[[ Input open ]]
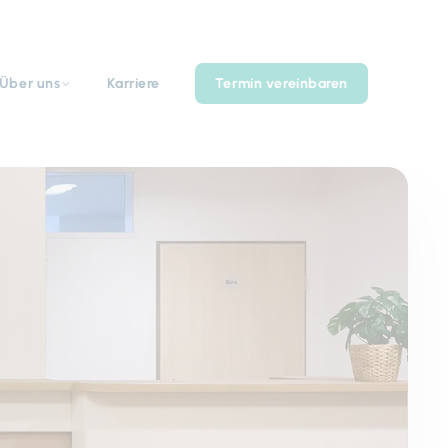
Über uns
Karriere
Termin vereinbaren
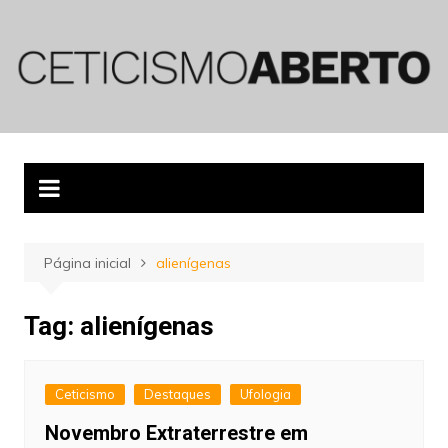
Ir
para
o
conteúdo
Página inicial
alienígenas
Tag:
alienígenas
Ceticismo
Destaques
Ufologia
Novembro Extraterrestre em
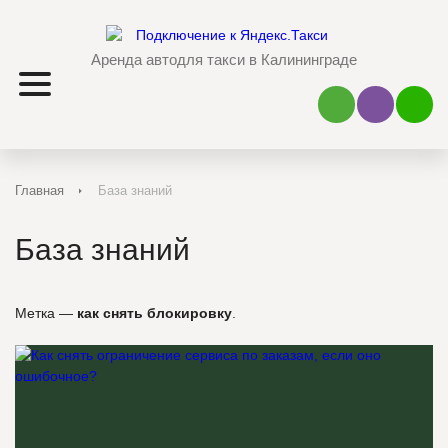
Аренда авто
для такси в Калининграде
Наш Viber
Наш 
Главная
База знаний
База знаний
Метка —
как снять блокировку
.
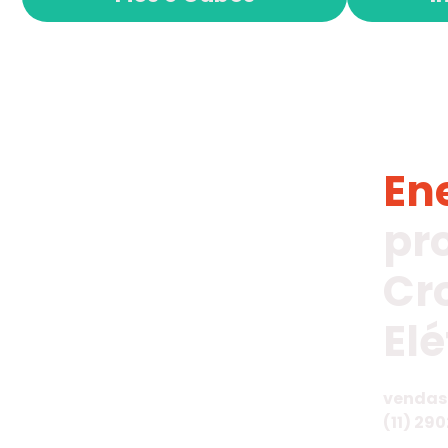
En
pr
Cr
Elé
vendas
(11) 290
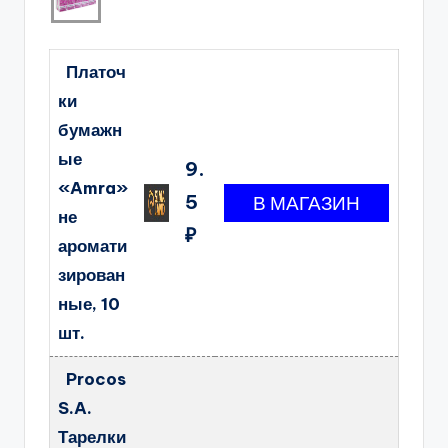
Платоч
ки
бумажн
ые
9.
«Amra»
5
не
₽
аромати
зирован
ные, 10
шт.
Procos
S.A.
Тарелки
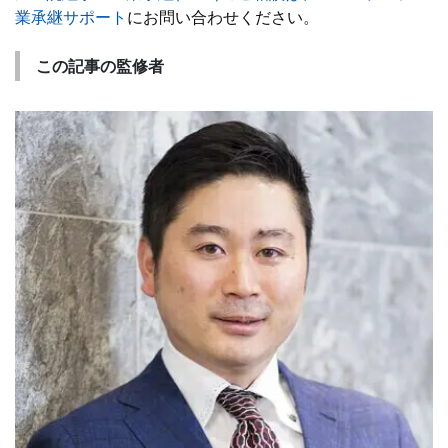
業承継サポート
にお問い合わせください。
この記事の監修者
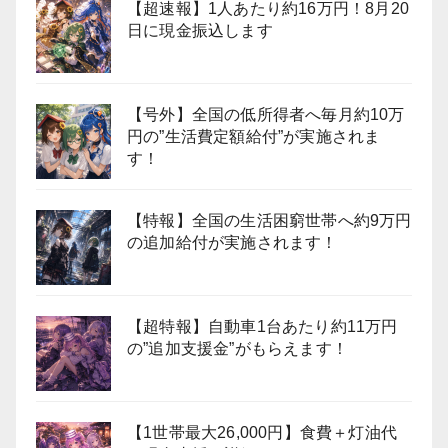
【超速報】1人あたり約16万円！8月20
日に現金振込します
【号外】全国の低所得者へ毎月約10万
円の”生活費定額給付”が実施されま
す！
【特報】全国の生活困窮世帯へ約9万円
の追加給付が実施されます！
【超特報】自動車1台あたり約11万円
の”追加支援金”がもらえます！
【1世帯最大26,000円】食費＋灯油代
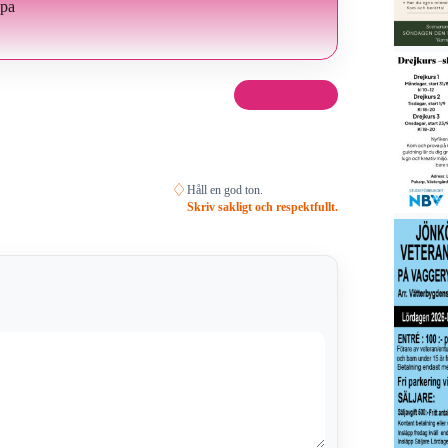
ppa
Dela det här
♢
Håll en god ton.
Skriv sakligt och respektfullt.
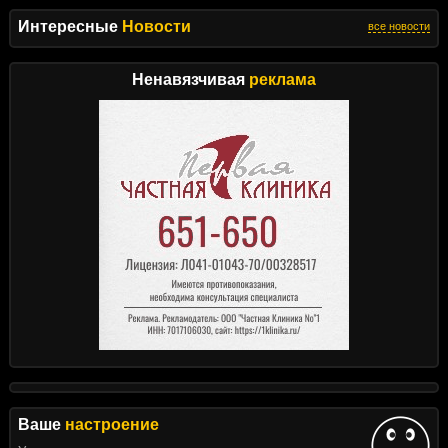
Интересные
Новости
все новости
Ненавязчивая
реклама
Ваше
настроение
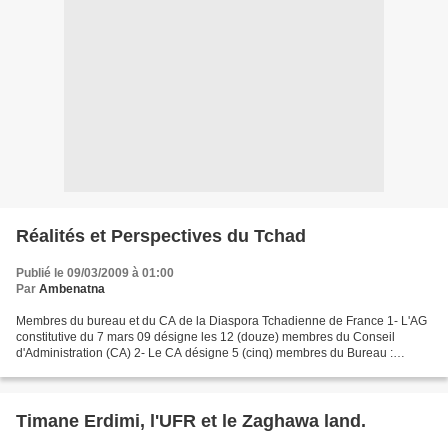
Réalités et Perspectives du Tchad
Publié le 09/03/2009 à 01:00
Par
Ambenatna
Membres du bureau et du CA de la Diaspora Tchadienne de France 1- L'AG
constitutive du 7 mars 09 désigne les 12 (douze) membres du Conseil
d'Administration (CA) 2- Le CA désigne 5 (cinq) membres du Bureau :
Président : M. ROMBA Abraham, Secrétaire général...
Timane Erdimi, l'UFR et le Zaghawa land.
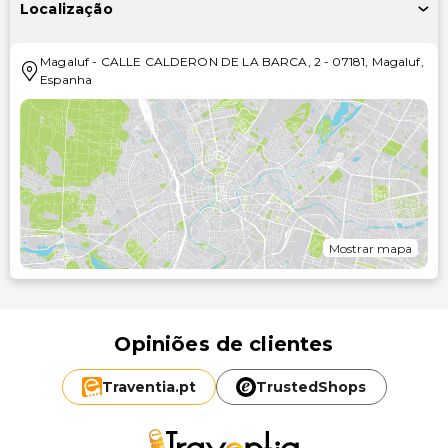
Localização
Magaluf
-
CALLE CALDERON DE LA BARCA, 2
-
07181
,
Magaluf
,
Espanha
Mostrar mapa
Opiniões de clientes
Traventia.
pt
TrustedShops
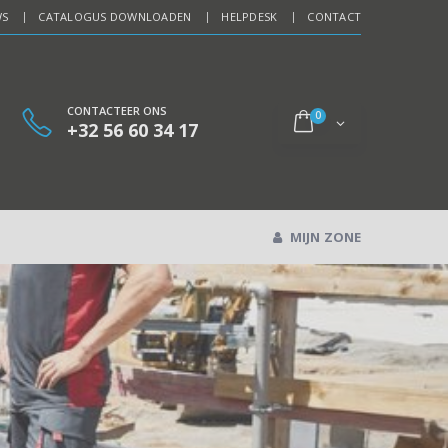
WS
CATALOGUS DOWNLOADEN
HELPDESK
CONTACT
CONTACTEER ONS
0
+32 56 60 34 17
MIJN ZONE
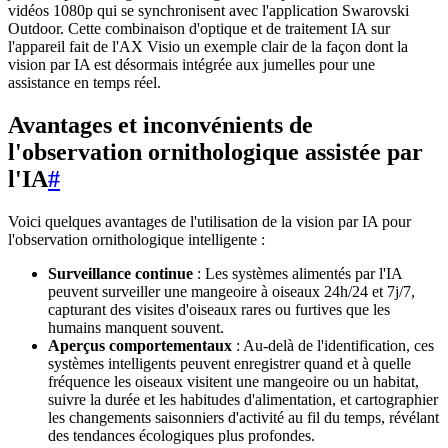
vidéos 1080p qui se synchronisent avec l'application Swarovski
Outdoor. Cette combinaison d'optique et de traitement IA sur
l'appareil fait de l'AX Visio un exemple clair de la façon dont la
vision par IA est désormais intégrée aux jumelles pour une
assistance en temps réel.
Avantages et inconvénients de
l'observation ornithologique assistée par
l'IA
#
Voici quelques avantages de l'utilisation de la vision par IA pour
l'observation ornithologique intelligente :
Surveillance continue
: Les systèmes alimentés par l'IA
peuvent surveiller une mangeoire à oiseaux 24h/24 et 7j/7,
capturant des visites d'oiseaux rares ou furtives que les
humains manquent souvent.
Aperçus comportementaux
: Au-delà de l'identification, ces
systèmes intelligents peuvent enregistrer quand et à quelle
fréquence les oiseaux visitent une mangeoire ou un habitat,
suivre la durée et les habitudes d'alimentation, et cartographier
les changements saisonniers d'activité au fil du temps, révélant
des tendances écologiques plus profondes.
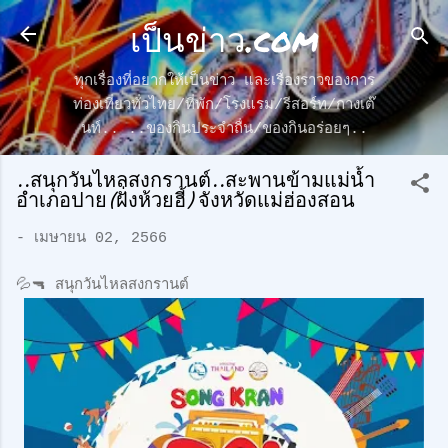
เป็นข่าว.com
ข้ามไปที่เนื้อหาหลัก
ทุกเรื่องที่อยากให้เป็นข่าว และเรื่องราวของการ
ท่องเที่ยวทั่วไทย/ที่พัก/โรงแรม/รีสอร์ท/กางเต๊
นท์.. ..ของกินประจำถื่น/ของกินอร่อยๆ..
..สนุกวันไหลสงกรานต์..สะพานข้ามแม่น้ำ
อำเภอปาย(ฝั่งห้วยฮี้) จังหวัดแม่ฮ่องสอน
-
เมษายน 02, 2566
💦🔫 สนุกวันไหลสงกรานต์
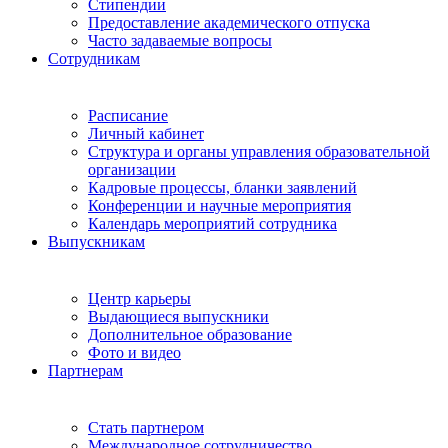
Стипендии
Предоставление академического отпуска
Часто задаваемые вопросы
Сотрудникам
Расписание
Личный кабинет
Структура и органы управления образовательной
организации
Кадровые процессы, бланки заявлений
Конференции и научные мероприятия
Календарь мероприятий сотрудника
Выпускникам
Центр карьеры
Выдающиеся выпускники
Дополнительное образование
Фото и видео
Партнерам
Стать партнером
Международное сотрудничество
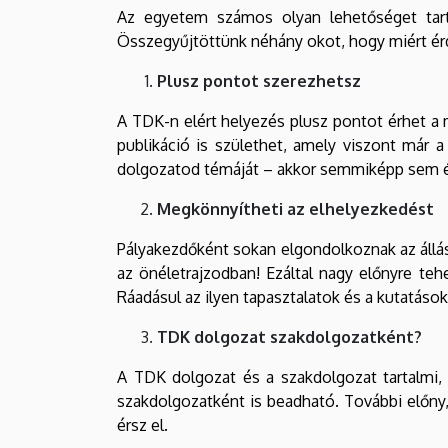
Az egyetem számos olyan lehetőséget tart
Összegyűjtöttünk néhány okot, hogy miért é
Plusz pontot szerezhetsz
A TDK-n elért helyezés plusz pontot érhet a 
publikáció is születhet, amely viszont már a
dolgozatod témáját – akkor semmiképp sem é
Megkönnyítheti az elhelyezkedést
Pályakezdőként sokan elgondolkoznak az állás
az önéletrajzodban! Ezáltal nagy előnyre teh
Ráadásul az ilyen tapasztalatok és a kutatáso
TDK dolgozat szakdolgozatként?
A TDK dolgozat és a szakdolgozat tartalmi, 
szakdolgozatként is beadható. További előny
érsz el.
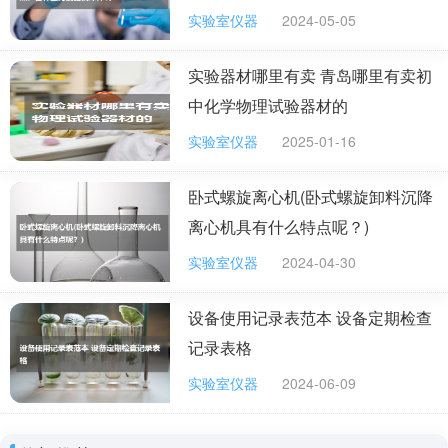
实验室仪器
2024-05-05
实验器材哪里有卖 青岛哪里有卖初
中化学物理试验器材的
实验室仪器
2025-01-16
卧式螺旋离心机(卧式螺旋卸料沉降
离心机具有什么特点呢？)
实验室仪器
2024-04-30
设备使用记录表范本 设备定期检查
记录表格
实验室仪器
2024-06-09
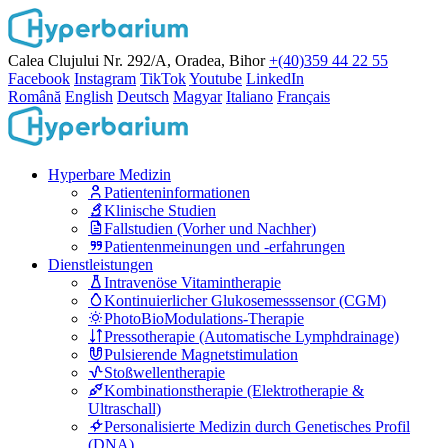
Calea Clujului Nr. 292/A, Oradea, Bihor
+(40)359 44 22 55
Facebook
Instagram
TikTok
Youtube
LinkedIn
Română
English
Deutsch
Magyar
Italiano
Français
Hyperbare Medizin
Patienteninformationen
Klinische Studien
Fallstudien (Vorher und Nachher)
Patientenmeinungen und -erfahrungen
Dienstleistungen
Intravenöse Vitamintherapie
Kontinuierlicher Glukosemesssensor (CGM)
PhotoBioModulations-Therapie
Pressotherapie (Automatische Lymphdrainage)
Pulsierende Magnetstimulation
Stoßwellentherapie
Kombinationstherapie (Elektrotherapie &
Ultraschall)
Personalisierte Medizin durch Genetisches Profil
(DNA)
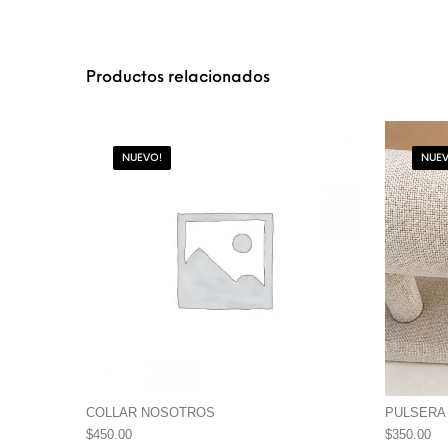
Productos relacionados
NUEVO!
NUEV
COLLAR NOSOTROS
PULSERA
$
450.00
$
350.00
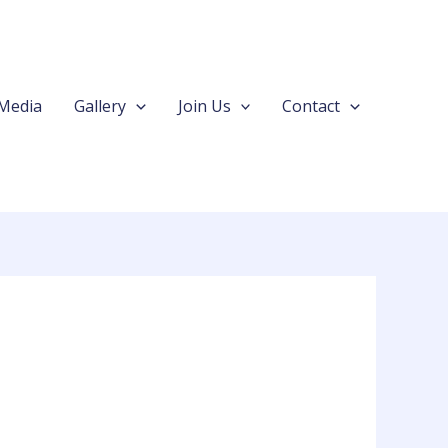
Media
Gallery
Join Us
Contact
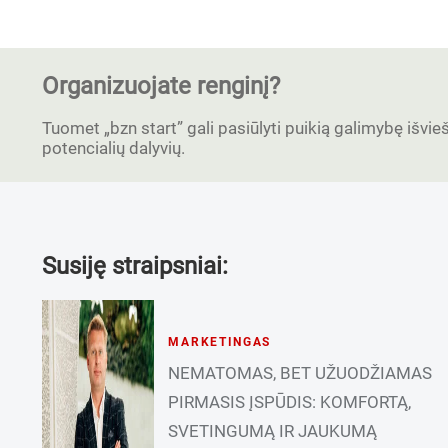
Organizuojate renginį?
Tuomet „bzn start” gali pasiūlyti puikią galimybę išvieši
potencialių dalyvių.
Susiję straipsniai:
MARKETINGAS
NEMATOMAS, BET UŽUODŽIAMAS
PIRMASIS ĮSPŪDIS: KOMFORTĄ,
SVETINGUMĄ IR JAUKUMĄ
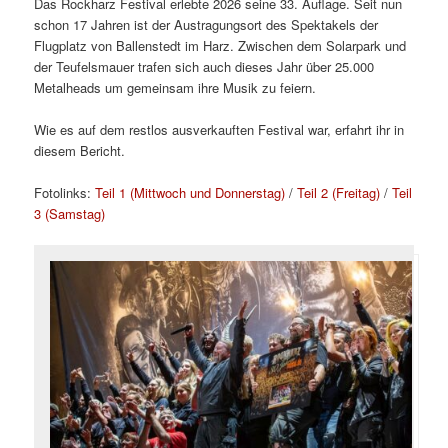
Das Rockharz Festival erlebte 2026 seine 33. Auflage. Seit nun
schon 17 Jahren ist der Austragungsort des Spektakels der
Flugplatz von Ballenstedt im Harz. Zwischen dem Solarpark und
der Teufelsmauer trafen sich auch dieses Jahr über 25.000
Metalheads um gemeinsam ihre Musik zu feiern.
Wie es auf dem restlos ausverkauften Festival war, erfahrt ihr in
diesem Bericht.
Fotolinks:
Teil 1 (Mittwoch und Donnerstag)
/
Teil 2 (Freitag)
/
Teil
3 (Samstag)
[[ Input closed ]]
■ **Assignment**: Verbatim reproduction of every entry is needed, with the images left out.

■ **Expected answer**:
Über uns
Karriere
Termin vereinbaren
Ir
para
o
conteúdo
Página inicial
alienígenas
Tag:
alienígenas
Ceticismo
Destaques
Ufologia
Novembro Extraterrestre em
Аренда авто
для такси в Калининграде
Наш Viber
Наш 
Главная
База знаний
База знаний
Метка —
как снять блокировку
.
En
pr
Cr
Elé
vendas
(11) 290
Платоч
ки
бумажн
ые
9.
«Amra»
5
не
₽
аромати
зирован
ные, 10
шт.
Procos
S.A.
Тарелки
業承継サポート
にお問い合わせください。
この記事の監修者
【超速報】1人あたり約16万円！8月20
日に現金振込します
【号外】全国の低所得者へ毎月約10万
円の”生活費定額給付”が実施されま
す！
【特報】全国の生活困窮世帯へ約9万円
の追加給付が実施されます！
【超特報】自動車1台あたり約11万円
の”追加支援金”がもらえます！
【1世帯最大26,000円】食費＋灯油代
ppa
Dela det här
♢
Håll en god ton.
Skriv sakligt och respektfullt.
Интересные
Новости
все новости
Ненавязчивая
реклама
Ваше
настроение
Réalités et Perspectives du Tchad
Publié le 09/03/2009 à 01:00
Par
Ambenatna
Membres du bureau et du CA de la Diaspora Tchadienne de France 1- L'AG
constitutive du 7 mars 09 désigne les 12 (douze) membres du Conseil
d'Administration (CA) 2- Le CA désigne 5 (cinq) membres du Bureau :
Président : M. ROMBA Abraham, Secrétaire général...
Timane Erdimi, l'UFR et le Zaghawa land.
Localização
Magaluf
-
CALLE CALDERON DE LA BARCA, 2
-
07181
,
Magaluf
,
Espanha
Mostrar mapa
Opiniões de clientes
Traventia.
pt
TrustedShops
WS
CATALOGUS DOWNLOADEN
HELPDESK
CONTACT
CONTACTEER ONS
0
+32 56 60 34 17
MIJN ZONE
vidéos 1080p qui se synchronisent avec l'application Swarovski
Outdoor. Cette combinaison d'optique et de traitement IA sur
l'appareil fait de l'AX Visio un exemple clair de la façon dont la
vision par IA est désormais intégrée aux jumelles pour une
assistance en temps réel.
Avantages et inconvénients de
l'observation ornithologique assistée par
l'IA
#
Voici quelques avantages de l'utilisation de la vision par IA pour
l'observation ornithologique intelligente :
Surveillance continue
: Les systèmes alimentés par l'IA
peuvent surveiller une mangeoire à oiseaux 24h/24 et 7j/7,
capturant des visites d'oiseaux rares ou furtives que les
humains manquent souvent.
Aperçus comportementaux
: Au-delà de l'identification, ces
systèmes intelligents peuvent enregistrer quand et à quelle
fréquence les oiseaux visitent une mangeoire ou un habitat,
suivre la durée et les habitudes d'alimentation, et cartographier
les changements saisonniers d'activité au fil du temps, révélant
des tendances écologiques plus profondes.
เป็นข่าว.com
ข้ามไปที่เนื้อหาหลัก
ทุกเรื่องที่อยากให้เป็นข่าว และเรื่องราวของการ
ท่องเที่ยวทั่วไทย/ที่พัก/โรงแรม/รีสอร์ท/กางเต๊
นท์.. ..ของกินประจำถื่น/ของกินอร่อยๆ..
..สนุกวันไหลสงกรานต์..สะพานข้ามแม่น้ำ
อำเภอปาย(ฝั่งห้วยฮี้) จังหวัดแม่ฮ่องสอน
-
เมษายน 02, 2566
💦🔫 สนุกวันไหลสงกรานต์
Стипендии
Предоставление академического отпуска
Часто задаваемые вопросы
Сотрудникам
Расписание
Личный кабинет
Структура и органы управления образовательной
организации
Кадровые процессы, бланки заявлений
Конференции и научные мероприятия
Календарь мероприятий сотрудника
Выпускникам
Центр карьеры
Выдающиеся выпускники
Дополнительное образование
Фото и видео
Партнерам
Стать партнером
Международное сотрудничество
Az egyetem számos olyan lehetőséget tart
Összegyűjtöttünk néhány okot, hogy miért é
Plusz pontot szerezhetsz
A TDK-n elért helyezés plusz pontot érhet a 
publikáció is születhet, amely viszont már a
dolgozatod témáját – akkor semmiképp sem é
Megkönnyítheti az elhelyezkedést
Pályakezdőként sokan elgondolkoznak az állás
az önéletrajzodban! Ezáltal nagy előnyre teh
Ráadásul az ilyen tapasztalatok és a kutatáso
TDK dolgozat szakdolgozatként?
A TDK dolgozat és a szakdolgozat tartalmi, 
szakdolgozatként is beadható. További előny
érsz el.
实验室仪器
2024-05-05
实验器材哪里有卖 青岛哪里有卖初
中化学物理试验器材的
实验室仪器
2025-01-16
卧式螺旋离心机(卧式螺旋卸料沉降
离心机具有什么特点呢？)
实验室仪器
2024-04-30
设备使用记录表范本 设备定期检查
记录表格
实验室仪器
2024-06-09
Calea Clujului Nr. 292/A, Oradea, Bihor
+(40)359 44 22 55
Facebook
Instagram
TikTok
Youtube
LinkedIn
Română
English
Deutsch
Magyar
Italiano
Français
Hyperbare Medizin
Patienteninformationen
Klinische Studien
Fallstudien (Vorher und Nachher)
Patientenmeinungen und -erfahrungen
Dienstleistungen
Intravenöse Vitamintherapie
Kontinuierlicher Glukosemesssensor (CGM)
PhotoBioModulations-Therapie
Pressotherapie (Automatische Lymphdrainage)
Pulsierende Magnetstimulation
Stoßwellentherapie
Kombinationstherapie (Elektrotherapie &
Ultraschall)
Personalisierte Medizin durch Genetisches Profil
(DNA)
Productos relacionados
NUEVO!
NUEV
COLLAR NOSOTROS
PULSERA
$
450.00
$
350.00
Media
Gallery
Join Us
Contact
Organizuojate renginį?
Tuomet „bzn start” gali pasiūlyti puikią galimybę išvieši
potencialių dalyvių.
Susiję straipsniai:
MARKETINGAS
NEMATOMAS, BET UŽUODŽIAMAS
PIRMASIS ĮSPŪDIS: KOMFORTĄ,
SVETINGUMĄ IR JAUKUMĄ
Das Rockharz Festival erlebte 2026 seine 33. Auflage. Seit nun
schon 17 Jahren ist der Austragungsort des Spektakels der
Flugplatz von Ballenstedt im Harz. Zwischen dem Solarpark und
der Teufelsmauer trafen sich auch dieses Jahr über 25.000
Metalheads um gemeinsam ihre Musik zu feiern.
Wie es auf dem restlos ausverkauften Festival war, erfahrt ihr in
diesem Bericht.
Fotolinks:
Teil 1 (Mittwoch und Donnerstag)
/
Teil 2 (Freitag)
/
Teil
3 (Samstag)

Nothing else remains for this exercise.